**ACTIVITY:**
All of the records below should be retyped exactly, with no pictures included.

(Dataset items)
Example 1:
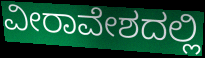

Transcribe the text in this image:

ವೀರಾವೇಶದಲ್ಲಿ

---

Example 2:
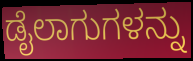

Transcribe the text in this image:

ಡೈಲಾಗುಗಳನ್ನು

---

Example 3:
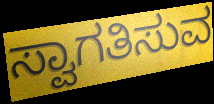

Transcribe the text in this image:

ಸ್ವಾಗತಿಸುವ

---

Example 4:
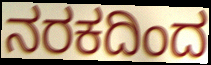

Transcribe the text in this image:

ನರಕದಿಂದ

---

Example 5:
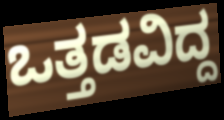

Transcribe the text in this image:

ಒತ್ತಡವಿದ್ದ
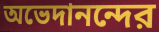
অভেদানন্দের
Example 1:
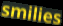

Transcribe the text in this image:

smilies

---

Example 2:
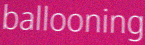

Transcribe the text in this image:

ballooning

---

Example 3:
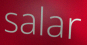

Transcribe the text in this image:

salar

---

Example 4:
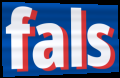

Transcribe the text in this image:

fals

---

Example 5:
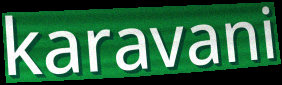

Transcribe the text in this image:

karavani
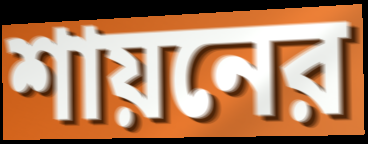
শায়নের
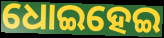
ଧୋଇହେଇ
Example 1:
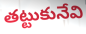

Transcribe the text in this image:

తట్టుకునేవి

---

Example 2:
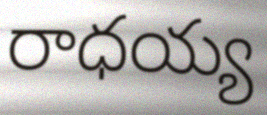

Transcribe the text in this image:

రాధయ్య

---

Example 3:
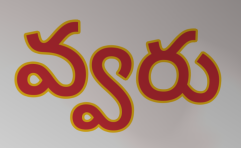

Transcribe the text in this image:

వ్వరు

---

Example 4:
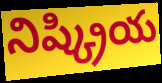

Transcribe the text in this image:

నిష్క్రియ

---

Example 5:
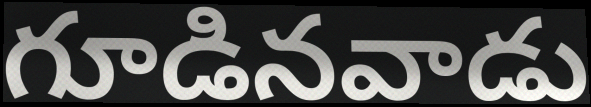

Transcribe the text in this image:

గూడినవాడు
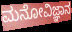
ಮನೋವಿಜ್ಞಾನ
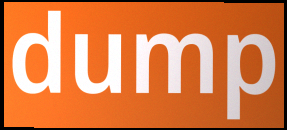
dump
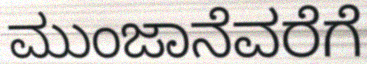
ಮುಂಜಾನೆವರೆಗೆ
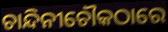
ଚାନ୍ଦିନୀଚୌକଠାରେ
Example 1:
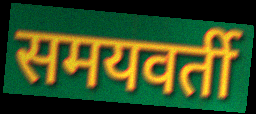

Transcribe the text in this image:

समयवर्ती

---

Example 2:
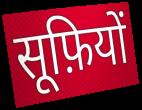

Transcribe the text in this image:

**EXERCISE OUTPUT:**
Example 1:

Transcribe the text in this image:

ವೀರಾವೇಶದಲ್ಲಿ

---

Example 2:

Transcribe the text in this image:

ಡೈಲಾಗುಗಳನ್ನು

---

Example 3:

Transcribe the text in this image:

ಸ್ವಾಗತಿಸುವ

---

Example 4:

Transcribe the text in this image:

ನರಕದಿಂದ

---

Example 5:

Transcribe the text in this image:

ಒತ್ತಡವಿದ್ದ
অভেদানন্দের
Example 1:

Transcribe the text in this image:

smilies

---

Example 2:

Transcribe the text in this image:

ballooning

---

Example 3:

Transcribe the text in this image:

salar

---

Example 4:

Transcribe the text in this image:

fals

---

Example 5:

Transcribe the text in this image:

karavani
শায়নের
ଧୋଇହେଇ
Example 1:

Transcribe the text in this image:

తట్టుకునేవి

---

Example 2:

Transcribe the text in this image:

రాధయ్య

---

Example 3:

Transcribe the text in this image:

వ్వరు

---

Example 4:

Transcribe the text in this image:

నిష్క్రియ

---

Example 5:

Transcribe the text in this image:

గూడినవాడు
ಮನೋವಿಜ್ಞಾನ
dump
ಮುಂಜಾನೆವರೆಗೆ
ଚାନ୍ଦିନୀଚୌକଠାରେ
Example 1:

Transcribe the text in this image:

समयवर्ती

---

Example 2:

Transcribe the text in this image:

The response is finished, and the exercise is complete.